══ Page excerpt ══

For the Vancouver Sun to suggest it carried out its responsibilities by saying that the government should do something through a civil servant, when the legislative authority is not there, is, to me, misunderstanding the Legislature itself and its statutes, misunderstanding the responsibilities of members to represent their constituents, and misunderstanding, even after the fact, the consequences of their style of reporting. But in any event, that great newspaper will have adequate opportunity to express its opinions about itself, and I'm sure it won't hesitate to express its opinions about me.
DEPUTY SPEAKER: On the budget, hon. minister.
HON. MR. McGEER: Nonetheless, I won't be muzzled by the Vancouver Sun. No, sir. The Vancouver Sun isn't going to shut up members of this Legislature.
Interjection.
HON. MR. McGEER: Well, you see, all I say to budding young lawyers is: go after some of that business.
Mr. Speaker, the member opposite said: "Get on with international trade." I'm sure I heard the member opposite say that, and I would like to do that, because that is my major responsibility, not defending the Vancouver Sun.
We live by trade, we live by export. Our biggest customers, the four big customers for British Columbia, are the United States, Japan, the United Kingdom and Korea, in this order. We export to the U.S. about $5.5 billion; to Japan, $2.9 billion; to the United Kingdom, $463 million; and to Korea, $320 million. Our most rapidly growing major export is coal, and I want to say just a word or two about that, because it perfectly illustrates the difference between this side of the House and that side of the House.
There could be no greater handicap in life than to put on a pair of socialist glasses early in one's career and go through life with tunnel vision. What an unfortunate handicap to carry. I'm happy to say that we've got a member over here, coming from the north, who pulled those glasses off and for the first time saw society, saw government responsibility in its full perspective.

═══

■ Assigned task 1:
From the budget debate transcript, copy out the passage that opens with the words containing "HON. MR. McGEER: Well, you" and closes with "defending the Vancouver Sun.".
■ Assigned task 2:
Extend the budget debate transcript, picking up after its final sentence.
The records below the transcript come from an unrelated source.

══ Given information ══

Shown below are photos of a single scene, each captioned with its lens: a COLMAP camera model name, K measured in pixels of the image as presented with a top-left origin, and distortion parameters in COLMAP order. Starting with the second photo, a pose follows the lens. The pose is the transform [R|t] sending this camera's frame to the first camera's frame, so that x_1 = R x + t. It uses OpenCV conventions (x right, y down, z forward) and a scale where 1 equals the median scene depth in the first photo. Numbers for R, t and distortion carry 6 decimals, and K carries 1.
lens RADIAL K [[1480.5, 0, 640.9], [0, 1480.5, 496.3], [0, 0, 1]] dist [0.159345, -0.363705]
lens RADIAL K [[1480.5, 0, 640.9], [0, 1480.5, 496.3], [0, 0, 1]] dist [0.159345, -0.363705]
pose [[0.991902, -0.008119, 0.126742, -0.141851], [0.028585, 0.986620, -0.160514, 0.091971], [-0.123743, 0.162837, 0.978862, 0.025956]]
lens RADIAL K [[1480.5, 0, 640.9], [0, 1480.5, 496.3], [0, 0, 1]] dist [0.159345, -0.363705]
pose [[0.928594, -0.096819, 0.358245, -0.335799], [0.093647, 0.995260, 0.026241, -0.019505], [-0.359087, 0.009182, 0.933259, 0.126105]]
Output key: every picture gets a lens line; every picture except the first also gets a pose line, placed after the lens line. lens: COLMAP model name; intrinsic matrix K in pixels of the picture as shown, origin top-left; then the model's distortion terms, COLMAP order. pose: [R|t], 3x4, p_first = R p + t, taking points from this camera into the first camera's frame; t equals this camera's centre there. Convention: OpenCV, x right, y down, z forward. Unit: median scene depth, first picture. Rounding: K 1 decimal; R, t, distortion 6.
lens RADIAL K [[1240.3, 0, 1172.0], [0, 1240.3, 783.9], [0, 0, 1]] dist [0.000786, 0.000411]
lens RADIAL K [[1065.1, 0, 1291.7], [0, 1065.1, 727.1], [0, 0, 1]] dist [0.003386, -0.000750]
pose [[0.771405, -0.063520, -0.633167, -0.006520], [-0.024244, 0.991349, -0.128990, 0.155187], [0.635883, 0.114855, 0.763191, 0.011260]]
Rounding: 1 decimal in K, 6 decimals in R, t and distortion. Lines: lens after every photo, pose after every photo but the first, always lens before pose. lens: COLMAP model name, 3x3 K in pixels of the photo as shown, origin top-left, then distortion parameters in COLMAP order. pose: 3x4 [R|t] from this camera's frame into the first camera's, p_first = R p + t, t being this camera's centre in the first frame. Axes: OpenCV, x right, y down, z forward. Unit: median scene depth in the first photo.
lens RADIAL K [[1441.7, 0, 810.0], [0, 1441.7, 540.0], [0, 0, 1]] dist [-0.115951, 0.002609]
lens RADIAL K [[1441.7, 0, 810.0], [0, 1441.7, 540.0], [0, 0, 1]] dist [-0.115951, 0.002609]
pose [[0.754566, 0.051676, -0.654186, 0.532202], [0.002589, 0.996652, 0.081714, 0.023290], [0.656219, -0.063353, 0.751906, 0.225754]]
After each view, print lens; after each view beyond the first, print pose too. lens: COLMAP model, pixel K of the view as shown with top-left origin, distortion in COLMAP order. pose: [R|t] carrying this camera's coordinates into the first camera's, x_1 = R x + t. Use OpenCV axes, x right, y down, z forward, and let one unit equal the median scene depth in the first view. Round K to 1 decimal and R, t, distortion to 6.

═══

■ Reply 1:
HON. MR. McGEER: Well, you see, all I say to budding young lawyers is: go after some of that business.
Mr. Speaker, the member opposite said: "Get on with international trade." I'm sure I heard the member opposite say that, and I would like to do that, because that is my major responsibility, not defending the Vancouver Sun.

■ Reply 2:
Every budget — this is why I support our particular budget — has to show that balance between responsibility to people who cannot help themselves, to the less fortunate in our society, to all of those things that cannot be looked after by business.... Governments must do that as their first and major responsibility. In order to do that, governments must, as well, be prepared to invest in industry, so that the wealth will eventually come in to distribute.
Our friends opposite have always understood the spending side. They have never understood the earning side. They have never recognized the responsibility of government to an economy. They have never understood the necessity for investing in the future, and there could be no better demonstration of this than the very statements that they make about the economy of the province.
I want to start with northeast coal.
MR. LAUK: Disaster.
HON. MR. MCGEER: Here's a project which.... The member opposite — perfect — says: "Disaster." That's the NDP recognition of the project before it took place, while it was taking place. Now that it is earning and providing jobs it is still to them a disaster, notwithstanding the fact that there are 5,000 people at work in the northeast of British Columbia, that our coal contracts from that part of British Columbia are bringing in over $500 million a year, all of which is being distributed to the workers and producers in that northeast coalfield. He says that's wrong.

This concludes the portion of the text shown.